8 april 2025
‘Er is veel discussie over de bijwerkingen van anticonceptie, maar er is weinig onderzoek naar wat we eigenlijk bedoelen als we over “bijwerkingen” praten,’ vertelt Algera. ‘In mijn onderzoek heb ik de verschillende manieren in kaart gebracht waarop zowel anticonceptiegebruikers als zorgverleners kennis over bijwerkingen tot stand brengen en onderbouwen.’
Algera interviewde 17 anticonceptiegebruikers, 9 zorgverleners en observeerde 11 anticonceptieadviseurs. ‘Wat opviel was dat zorgverleners en patiënten bijwerkingen fundamenteel anders benaderen. Zorgverleners denken in termen van meetbare risico's op medische problemen, zoals trombose, hoofdpijn of misselijkheid. Gebruikers beschrijven daarentegen vaak ervaringen die veel minder concreet zijn.’

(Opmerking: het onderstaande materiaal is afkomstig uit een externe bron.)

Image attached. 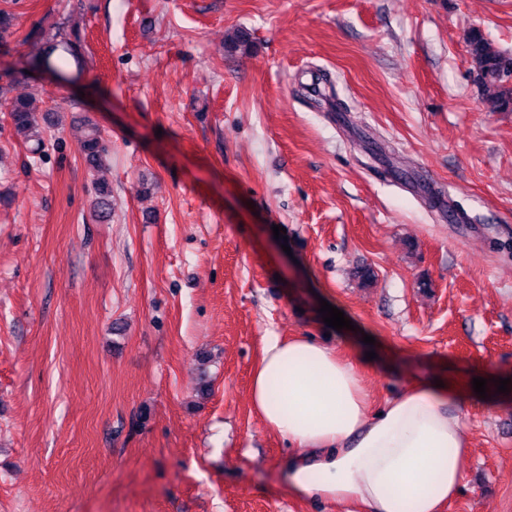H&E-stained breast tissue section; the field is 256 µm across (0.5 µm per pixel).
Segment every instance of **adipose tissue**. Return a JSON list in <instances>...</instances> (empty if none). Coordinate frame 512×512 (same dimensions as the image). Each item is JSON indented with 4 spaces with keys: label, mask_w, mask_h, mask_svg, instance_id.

Wat voor ervaringen dit zijn? Dat is soms moeilijk te verwoorden. ‘Veel vrouwen zeggen dingen als “ik voelde me niet mezelf” of “het voelde alsof er een sluier werd opgelicht toen ik stopte met hormonale anticonceptie”. Deze persoonlijke ervaringen staan ver af van wat zorgverleners als bijwerkingen herkennen.'
In haar onderzoek identificeerde Algera drie manieren waarop vrouwen hun bijwerkingen valideren. 'Eerst heerst er een intuïtief gevoel dat er iets niet klopt. Daarnaast experimenten vrouwen zelf, bijvoorbeeld door te stoppen met anticonceptie om te zien of klachten verdwijnen. Ten slotte zoeken ze bevestiging bij anderen, vaak via sociale media.', geeft Algera aan.
Een van de deelnemers aan het onderzoek had jarenlang last van vaginale schimmelinfecties. Haar huisarts zei dat er geen verband was met de pil, maar toen ze stopte met hormonale anticonceptie, verdwenen de infecties. Na het starten van een nieuwe relatie begon ze weer met de pil. De infecties kwamen terug. Voor haar was dit het bewijs, maar haar arts ontkende het verband.
Zorgverleners hebben een andere benadering in het kennen van bijwerkingen. Algera vertelt: ‘Ze maken onderscheid tussen wetenschappelijk bewijs en wat ze zien als “onwetenschappelijke claims”. Ze zijn bezorgd over online misinformatie en het placebo-effect, waarbij patiënten bijwerkingen ervaren omdat ze deze verwachten.’
Toch zag Algera ook dat zorgverleners tijdens consulten vaak een andere aanpak hanteren. ‘Ik noem het “klinisch experimenteren”. Zorgverleners experimenteren samen met de patiënt om te ontdekken wat werkt. Een praktijkassistent die ik observeerde tijdens anticonceptieconsulten zei: “We gaan samen kijken wat past. We proberen iets en als het niet werkt, dan gaan we over op iets anders.”’
Volgens Algera kan het ontkennen van patiëntervaringen negatieve gevolgen hebben. 'Wanneer zorgverleners de link tussen een klacht en anticonceptie niet erkennen, kan dat het vertrouwen schaden. Zo nam een deelneemster de adviezen van artsen minder serieus.’
Dit draagt bij aan een groeiende kloof tussen anticonceptiegebruikers en zorgverleners. Steeds meer vrouwen zijn huiverig voor hormonale anticonceptie. Zorgverleners zien dit als het resultaat van desinformatie, maar door deze houding kunnen ze onbedoeld het wantrouwen juist vergroten.
Als oplossing pleit Algera voor gezamenlijk experimenteren. ‘Het is nodig om open te staan voor wat de anticonceptiegebruiker meebrengt aan kennis en ervaring. Het is een proces waarbij beide partijen hun expertise inbrengen, zonder dat de ene vorm van kennis boven de andere wordt gesteld.’
Algera hoopt dat haar onderzoek bijdraagt aan betere communicatie tussen zorgverleners en patiënten. ‘Ik zou heel graag willen dat anticonceptiegebruikers die liever geen hormonen gebruiken en professionals die anticonceptiezorg verlenen dichter bij elkaar komen. Door op een open manier het gesprek over bijwerkingen aan te gaan, is het mogelijk die kloof te verkleinen.’